ERO PICCOLO MA…

 

Emanuele Ramondini

 

 

Ero piccolo quando se ne è andato ma non tanto da non capire che cosa significasse per i miei genitori e per tutti quelli che l'avevano conosciuto. Quel giorno me lo ricordo come se fosse ieri. Ero seduto nello studio di casa, qui dove siedo adesso a scrivere. Piangevo. Sentivo di aver perso tempo.

 

Me lo ricordavo vagamente, come un uomo piacevole e sempre giocoso, che mi regalava dolci e caramelle. Mi veniva in mente che non ci avevo quasi mai parlato di cose serie, che non l'avevo mai guardato come un GRANDE ma come un tizio particolarmente simpatico e solare. “Sapevo” che era un tizio importante perché mamma e papà ci andavano a parlare e lo seguivano e lo ammiravano. "Sapevo" chi era. Per me era il più importante tra i signori frati che avevo conosciuto. Il senso del suo valore spirituale era palpabile, in sua presenza come in sua assenza. I miei erano in parte stati forgiati da lui. “Le sedute”, come le chiamavo io, tanto noiose per me e i miei fratelli, in cui confessava i miei famosi genitori, erano sacre. 

 

Quel giorno mia madre.....svanì. Fu come se fosse stata risucchiata dalla cornetta del telefono. Rinsecchì (lei che normalmente somatizza successivamente) e mi urlò di stare zitto perché sembrava proprio che quel signore delle caramelle era.....Andato via.
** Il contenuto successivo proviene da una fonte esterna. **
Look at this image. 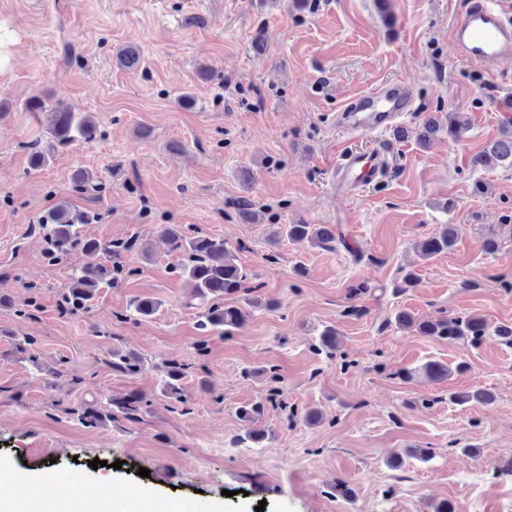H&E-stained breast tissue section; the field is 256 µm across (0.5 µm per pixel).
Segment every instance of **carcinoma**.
Here are the masks:
<instances>
[{
	"instance_id": "obj_1",
	"label": "carcinoma",
	"mask_w": 512,
	"mask_h": 512,
	"mask_svg": "<svg viewBox=\"0 0 512 512\" xmlns=\"http://www.w3.org/2000/svg\"><path fill=\"white\" fill-rule=\"evenodd\" d=\"M23 110L36 114L48 110L53 116L48 128L51 143L44 148L41 141L37 140L28 146L29 163L35 169L47 164L50 159L48 150L54 148V145L64 147L80 141L91 143L97 136V124L90 117L62 103L49 109L45 99L34 95L25 102ZM447 119L446 126L436 118L426 120L418 135L419 144H426L445 129L448 130V135L457 139L470 126V118L465 112H450ZM486 156H492L512 167V135L505 133L491 141L479 154L473 156L472 166H479ZM98 219L99 214L89 211L72 218L62 206L48 211L38 222V227L42 230L47 243L49 259L57 261L76 247L86 253L108 254L131 247L127 242L103 244L93 238L80 237L76 226L93 224ZM284 236L292 241L306 240L318 248H330L333 243L342 240L340 231L334 224H283L275 231L274 240L277 241ZM457 238V225L445 224L438 233L420 243V254L424 258H431L449 252L455 247ZM162 244L168 251L182 256L179 270L191 290L190 301H196L204 307L198 321L200 330L229 336L233 329L253 313L271 308V303L264 302L254 295L256 288L246 286L247 274L238 265L234 253L224 246L223 240L201 234L188 235L178 227H171L164 234ZM113 279V269L105 265L86 266L74 270L71 274V283L62 295V308L66 311L86 309L88 303L95 298L98 289L112 284ZM157 309L158 302L152 298H140L133 303L135 316L150 317ZM394 321L399 329H413L422 336L450 342L480 343L486 337L493 336L503 344L512 345V323H500L491 328L484 319L470 314L443 315L417 322L409 312L400 310L396 313ZM34 345L35 340L31 336L15 337L16 352L27 355V359L36 365L38 359L34 354ZM337 346L336 329L332 326L324 327L318 335L316 350L332 355L336 352ZM112 357V367L119 373L132 375L140 369L139 358L135 355L115 352ZM164 371V395L179 403H186L182 384L185 375L184 365L176 360H170L166 362ZM416 372L431 382L444 380L451 375V369L447 365L434 360L424 363ZM492 399L493 396L483 389L449 395V400L461 407L471 403L487 404ZM143 403L144 398L131 392L125 397L111 400L109 407L105 409L85 404L73 410V413L77 414L78 420L84 426L96 427L105 419L112 417V408L115 407L128 416L138 411Z\"/></svg>"
}]
</instances>
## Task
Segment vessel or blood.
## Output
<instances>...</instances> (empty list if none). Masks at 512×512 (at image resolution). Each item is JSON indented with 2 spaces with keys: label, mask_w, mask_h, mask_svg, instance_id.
Returning a JSON list of instances; mask_svg holds the SVG:
<instances>
[{
  "label": "vessel or blood",
  "mask_w": 512,
  "mask_h": 512,
  "mask_svg": "<svg viewBox=\"0 0 512 512\" xmlns=\"http://www.w3.org/2000/svg\"><path fill=\"white\" fill-rule=\"evenodd\" d=\"M451 41L459 56L474 64L512 59V0H470L451 30ZM412 105L411 85L392 80L355 96L342 109L338 123L360 133L383 130ZM389 165L385 149H351L337 162L336 178L352 191L376 184Z\"/></svg>",
  "instance_id": "b4317fda"
}]
</instances>
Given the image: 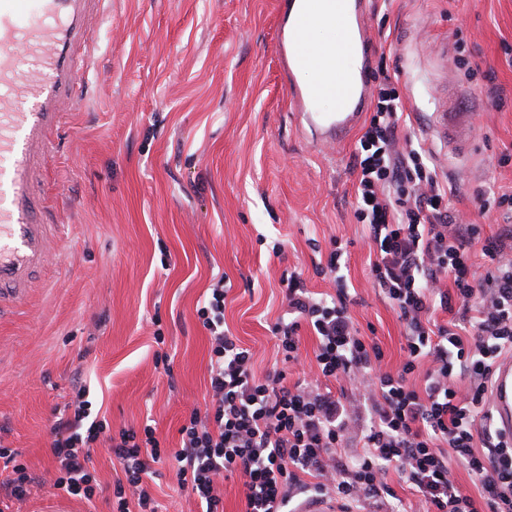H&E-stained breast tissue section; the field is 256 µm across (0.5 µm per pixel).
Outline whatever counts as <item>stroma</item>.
Instances as JSON below:
<instances>
[{
  "mask_svg": "<svg viewBox=\"0 0 512 512\" xmlns=\"http://www.w3.org/2000/svg\"><path fill=\"white\" fill-rule=\"evenodd\" d=\"M368 22L375 56L397 73L401 131L430 148L453 188L449 209L500 234L477 191L512 187V0H387ZM92 23L83 96L43 186L64 238L41 287L0 321V443L37 478L23 512H111L105 494L122 471L105 441L89 462L104 496L53 486L54 426L79 385L111 432L152 420L162 446L178 448L189 409L210 400L211 337L196 307L216 282L229 288L224 325L261 378L277 360L283 275L302 271L309 289L332 292L312 260L342 240L356 327L379 343L385 370L405 359L404 326L372 285L353 215L358 138L331 157L299 130L279 69L278 0H105ZM448 90L476 126L458 152L428 133ZM156 470L165 512H201L170 461Z\"/></svg>",
  "mask_w": 512,
  "mask_h": 512,
  "instance_id": "stroma-1",
  "label": "stroma"
}]
</instances>
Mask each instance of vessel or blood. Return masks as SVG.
Masks as SVG:
<instances>
[{
    "label": "vessel or blood",
    "mask_w": 512,
    "mask_h": 512,
    "mask_svg": "<svg viewBox=\"0 0 512 512\" xmlns=\"http://www.w3.org/2000/svg\"><path fill=\"white\" fill-rule=\"evenodd\" d=\"M100 2L0 0V158L7 162L8 185L0 205V315L24 304L64 230L48 219L40 183L65 112L78 105L73 91L91 50L90 20ZM366 2L280 0V66L289 76L313 74L307 84L290 83V105L323 149L343 143L364 117L373 50ZM317 22L340 25L345 40L310 45L305 33ZM323 96L335 100V111L315 112ZM473 130L471 113L449 111L443 102L429 133L444 142ZM487 404L497 433L512 439V354L497 359Z\"/></svg>",
    "instance_id": "vessel-or-blood-1"
}]
</instances>
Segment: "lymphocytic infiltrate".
<instances>
[{
  "mask_svg": "<svg viewBox=\"0 0 512 512\" xmlns=\"http://www.w3.org/2000/svg\"><path fill=\"white\" fill-rule=\"evenodd\" d=\"M378 88L369 124L353 155L355 218L368 230L374 284L405 323L406 358L398 372L384 371L376 341L360 336L349 315L344 280L347 251L335 245L326 269L335 294L311 292L301 273L283 279L285 314L273 332L285 362L300 359L301 326L317 338V375L289 381L275 368L256 377L254 354L224 330L223 283L209 288L196 312L211 334L212 407L191 409L178 433L180 446L165 454L156 428L120 430L109 449L123 477L113 486L112 512H159L146 481L164 456L176 464L180 488L202 512H224L221 481L239 477L246 512H288L297 495L333 499L343 512L384 497L388 512L402 501L387 483L389 471L421 496L425 512H512V440L479 423L496 359L512 351V232L482 237L480 225L448 209V185L420 142L398 136L403 104L384 67L372 72ZM481 244L493 267L472 269L469 249ZM448 313L438 323L437 312ZM430 367L421 388L408 385L422 359ZM469 379L466 389L456 377ZM351 387V400L324 388L327 380ZM366 405L367 425L353 414ZM78 400L72 416L54 428L57 475L53 486L93 500L99 487L87 464L108 427ZM360 454L342 457L351 438ZM466 465L477 494L456 486L450 461Z\"/></svg>",
  "mask_w": 512,
  "mask_h": 512,
  "instance_id": "f902f5d3",
  "label": "lymphocytic infiltrate"
}]
</instances>
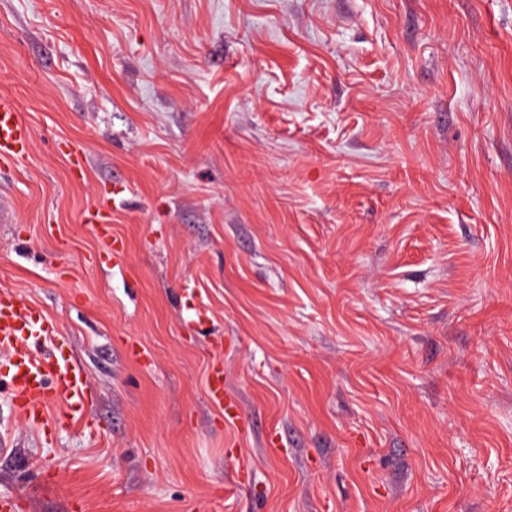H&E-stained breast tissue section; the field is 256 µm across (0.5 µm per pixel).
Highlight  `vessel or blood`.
<instances>
[{
    "instance_id": "vessel-or-blood-1",
    "label": "vessel or blood",
    "mask_w": 512,
    "mask_h": 512,
    "mask_svg": "<svg viewBox=\"0 0 512 512\" xmlns=\"http://www.w3.org/2000/svg\"><path fill=\"white\" fill-rule=\"evenodd\" d=\"M32 130L15 105L0 97V162L24 161L32 147ZM83 223L95 225L106 258H119L123 244L110 231V219L104 205L89 207ZM56 322L30 300L0 290V351L6 352L8 366L4 373L11 403L16 414L27 422L46 426L51 422L49 405L61 403V419L82 415L88 389L83 367L65 355L62 347L43 352V341L58 335ZM211 403L223 411L225 419L239 416L237 403L224 391V368L213 364L207 386Z\"/></svg>"
}]
</instances>
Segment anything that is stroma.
<instances>
[{"mask_svg":"<svg viewBox=\"0 0 512 512\" xmlns=\"http://www.w3.org/2000/svg\"><path fill=\"white\" fill-rule=\"evenodd\" d=\"M1 94L0 290L89 386L0 382L15 512H512V0H0ZM32 130L15 105L6 97H0V162H22L32 147ZM84 224H93L96 226L101 241L100 256L107 259L119 258L123 253V244L120 240L112 237L110 231V219L107 212V206L95 205L89 207L83 214ZM59 336L56 322L30 300L0 290V350L7 353L4 375L13 410L38 427L56 425L81 416L88 389L83 367L65 355L62 345L50 352L42 341ZM63 405L61 414L50 418L49 405ZM207 395L214 406L224 411L226 420H235L239 417L237 403L224 392V367L220 361L211 367Z\"/></svg>","mask_w":512,"mask_h":512,"instance_id":"obj_1","label":"stroma"}]
</instances>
Piansi esattamente nel punto in cui sono ora, quasi mezzo metro più in basso. Non c’era più, non c’era più.

 

Avrei potuto parlargli, come si deve intendo. Niente più caramelle, siamo grandi, dimmi come si fa, dimmi cose si cambia, come si vive, come si spera, dimmi perché. Dimmi come fare per andare dove voglio andare, chi chiamare, come pregare. Dimmi, chi sono i miei? Come erano? Con che materiale grezzo hai lavorato? Come ti sembra il lavoro finale? Io chi sono?

 

Più di dieci anni dopo mi venne in sogno. Non mi rispose sia ben chiaro, almeno non come fanno i deceduti nelle leggende napoletane sulla fortuna e il lotto.

Mangiavamo in una sorta di stanzone, un refettorio piuttosto ben tenuto, forse un po’ troppo cappella e un po’ meno refettorio. Lui era vestito normalmente, come l’avevo sempre visto. Ricordo che recitavamo il padre nostro tenendoci stretta la mano e che a un certo punto mi mettevo a piangere. Non capivo e allo stesso tempo ero furioso perché non c’era e ancora ero felice perché era lì. Ma soprattutto non capivo.

 

Perché piangi? Non piangere. Perché piangi? E sorrideva. Che c’hai da piangere? Non ero più un bambino ma accettai il dolce che mi diede. E sorrideva.